Always nice to see a supplier test the products they sell 

Looking forward to the results  !


----------



## mr_bako (Dec 23, 2010)

*5 days later. Test.*

Hey everyone,

So this is my first test for August 10th, 2013.

In this picture I did two tests.

*In the ADA Tank i used the Nirate DOWN from Benibachi's suggest dose halved. And I only put it in the night before i drew water for the test.
*

The left 4 vials is ADA TANK #1

Left to right:

pH 6.2
Ammonia 0.25
no2 0
no3 (FROM 80+ PPM previous picture) down to 20-40ppm *not bad for half dose.

Right 4 vials is Breeders Soil Tank #1 Powder Type

pH 6.2
Ammonia 0.25
no2 0
no3 5-10ppm



Seems like rumors are true this soil is much quicker and does not leech as much as ADA does so far. But its only been *5 days*
Will do test again once it hits *10 days.*


----------



## mr_bako (Dec 23, 2010)

*2.5 week test*

*Hey everyone, i lied. I did not get time to test @ the 10th day for this tank but i finally got around to it.

And the first tank is cycled!  Much faster then the 2 months it takes for ADA, but not as fast as AKADAMA is.
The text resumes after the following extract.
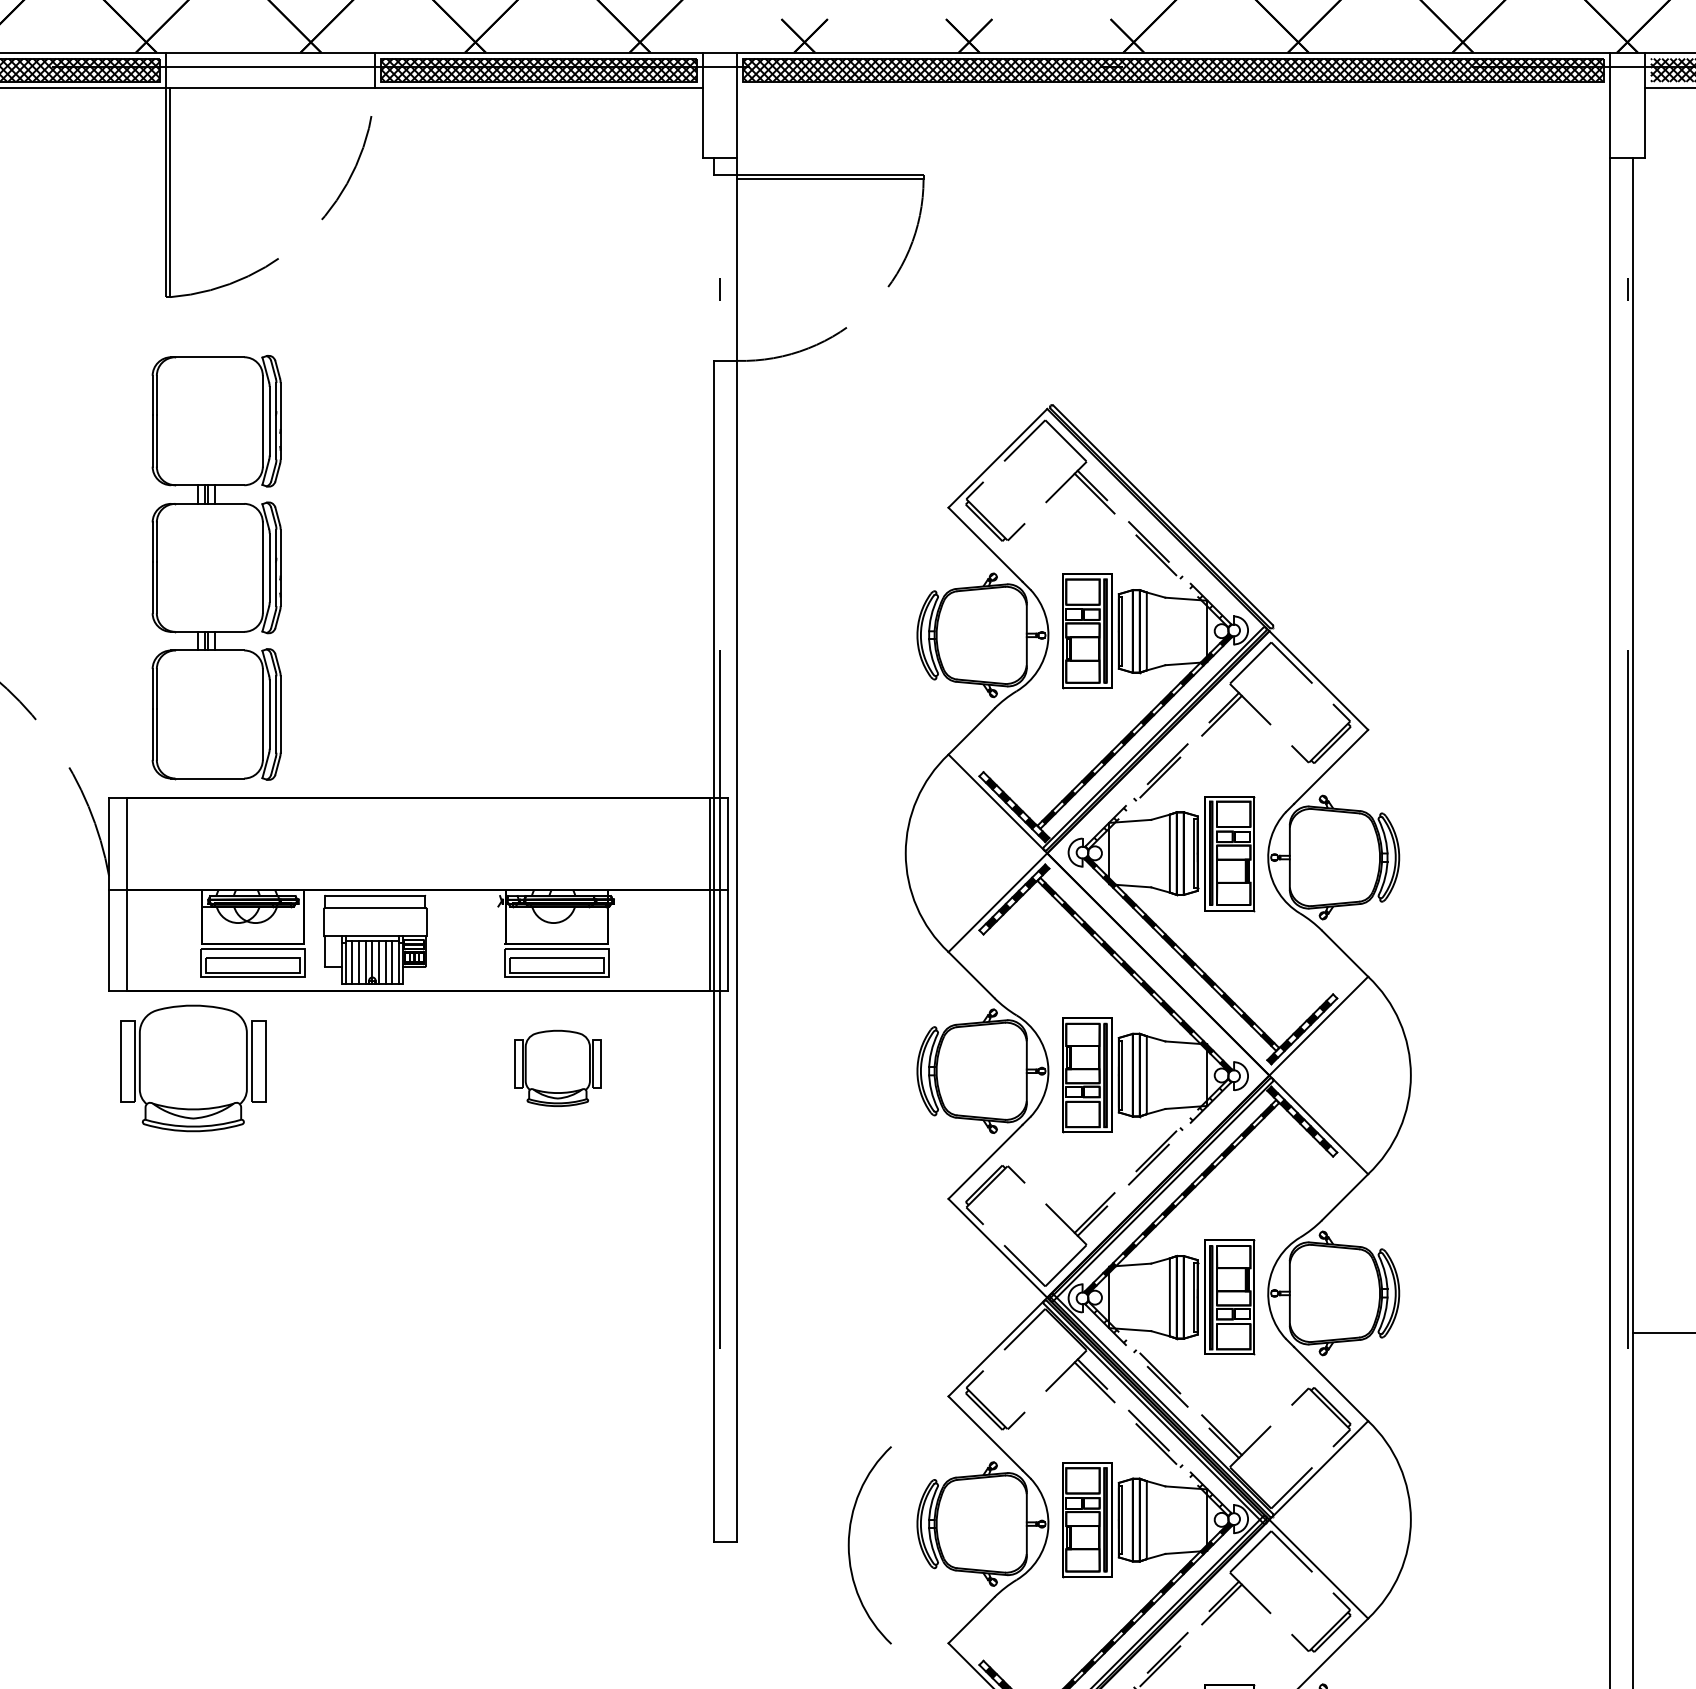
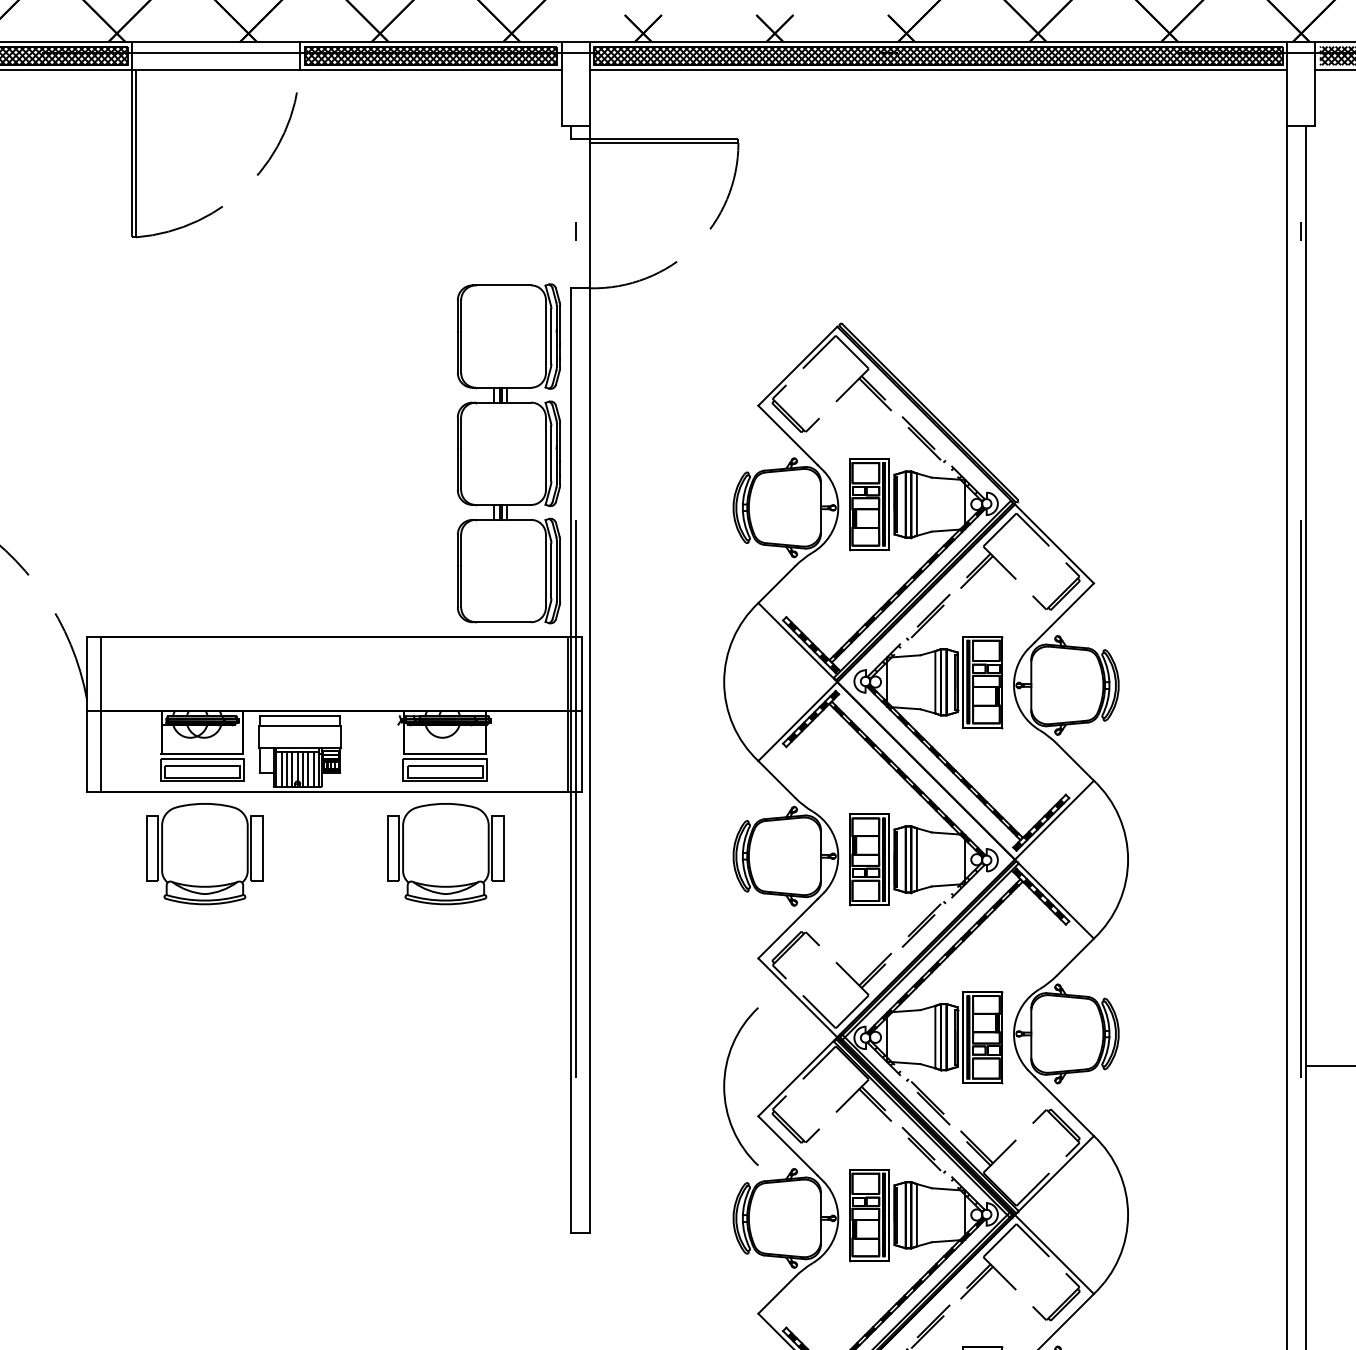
line: (1173, 87) -> (938, 69), added
part: (216, 567) -> (508, 453), moved
part: (193, 1068) -> (205, 854), moved
part: (557, 1068) -> (445, 854), size x1.67
arc: (849, 1545) -> (724, 1086), moved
Left 4 vials is tank 1 "powder type" ph, no2, ammo, no3
right 4 vials is tank 2 "normal type" ph, ammo, no2, no3
*



Now for water change to get rid of no3! and In the shrimps will go


----------



## Splak (May 1, 2013)

Wow, that sure is a fast cycle! 

Where can I get a bag? Any chance you can refer me to the link, thanks!


----------



## mr_bako (Dec 23, 2010)

*Shrimp went in last night.*

*So I finally had the time to pick my shrimp and take them all home.

Heres a picture of them 

I split them into two different tanks. In this Tank #1 Powder Type

I put in all the blue bolts, shadow pandas, and BKKS. (some bkk will later move onto the PINTO PROJECT tank.)*

These are the chosen ones 


This is the ADA soil tank which PINTO PROJECT will be taking its first steps in.


----------



## mr_bako (Dec 23, 2010)

*morning after*


----------